Sunday, August 10, 2008


My brothers both work mostly on movie crews, in the construction grip/metal shop/special effects team sort of capacity. This can lead to exceptionally brutal working hours at the peak of a big movie job, like sixteen-hour shifts that sort of cycle evilly round the clock (a 2pm call one day, working through the next morning, then an 8pm call, etc. etc.). After one job like this, J. described himself as living like a wild animal. Eat, drink, strip off filthy clothes and heap in pile on floor, fall into bed, roll out of bed the next morning and off to work again.

I have had times, too, where work has led me to live like a wild animal. (A more bookish wild animal, admittedly!) Work stress in general erodes humanity and then leads to the necessity for frustrating downtime - but I am happy to report that the status round here returned to fully human on or about August 1, and that I have had a useful week of work.

Today I have guiltily taken the day off from novel-writing in order to try and make some serious headway with the index for Breeding: A Partial History of the Eighteenth Century. I need to get the proofread pages and a complete index back to the publisher by the end of the day on Wednesday the 20th, but the schedule's a little tighter than that makes it sound, for the very happy reason that I have a Secret Weapon poised for action in a Croatian seaside grotto! The mission: to check my draft index and eradicate error - but it is poor etiquette for me to demand super-fast turnaround, which means I need to get the draft done as soon as possible and fired off into the ether...

(Prime directive: Write a little bit of novel every day, come hell or high water. Contradictory sub-directive: Index! And since in fact indexing is a fiddly little enjoyable crossword-puzzlish type of job, of a kind my brain is very well suited to and which does not take any willpower to apply myself to, it did not take very much self-persuading for me to decide to switch over for the day, though it would be good if I could eke out a paragraph or two of novel before I go to bed tonight.)

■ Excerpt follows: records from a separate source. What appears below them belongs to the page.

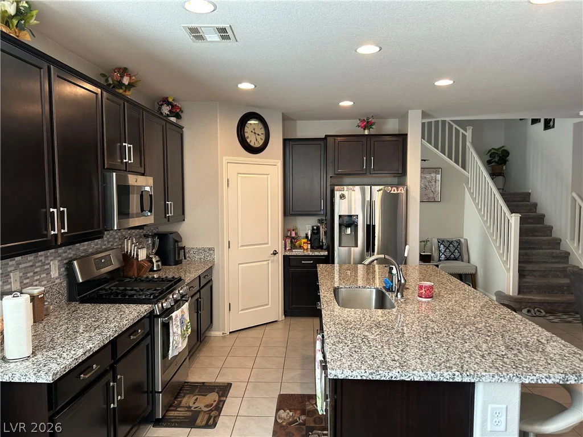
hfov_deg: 67.3
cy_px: 218
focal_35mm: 26
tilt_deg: -2.8
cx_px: 292
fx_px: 438
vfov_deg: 53.1
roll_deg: +1.0
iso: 80
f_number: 1.5
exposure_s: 1/60
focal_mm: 5.7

The typesetters have done a beautiful job with the layout, and I caught only a handful of errors as I proofread (though I was delighted to find an actual missing word in one of the quotations!). The goal, of course, is to have already combed through the text so many times that one does not find any errors at all, but it is good for the morale to find a few (each one gives a nice gotcha! boost) but not so many as to call into question the validity of the error-locating protocol as it has been previously applied....

The title page (and chapter headers have a similar layout):

Indexing is a slightly insane task. The initial mark-up really needs to be done by the author, and because my handwriting is not fully human, I need to do the initial transcription and organization of information myself as well. It is an interesting mixture of labelling, intellectual categorization and storytelling; once I send the thing off next week, I'll post a sample letter of the alphabet to give you a sense of how it all comes together. Last time I did an index (the only other one I've done, though it seems to me that one day I might write a novel with an index - hmmm, earlier today I was thinking that I would never write another novel, but the conviction has dissipated, that is strange!), I seem to remember cramming terms and page numbers onto a single sheet of paper (is that possible?!?), but this time I have made singularly lavish use of post-it notes.

I am thinking that once I finish the mark-up, tonight or tomorrow, I will go back through and detach the post-its one by one and stick 'em onto a big piece of paper in more-or-less alphabetical ordering, and then type it all up into a real draft...


  1. Well, that's tantalizing! I'd definitely like to see what you do with that unfinished quotation from Burgess --

  2. Jenny, that handwriting! Wow.

    Really, though, I wanted to pop in to say that this sense of the balance of errors strikes me as exactly right. I am cross-checking my own collation of editions of Dalloway and found 2 right off the bat: one too many for comfort. I'll have to go through the text once more, I think... sigh...

    All best,..

  3. Enid Stubin, an assistant professor of English now, wrote about her ". . . stint at Sydney Wolfe Cohen Associates, the pre-eminent indexing service in New York City" in her essay "My Time in the Indexing Trade," the reading of which apparently moved Sydney Wolfe Cohen to comment on the indexing trade.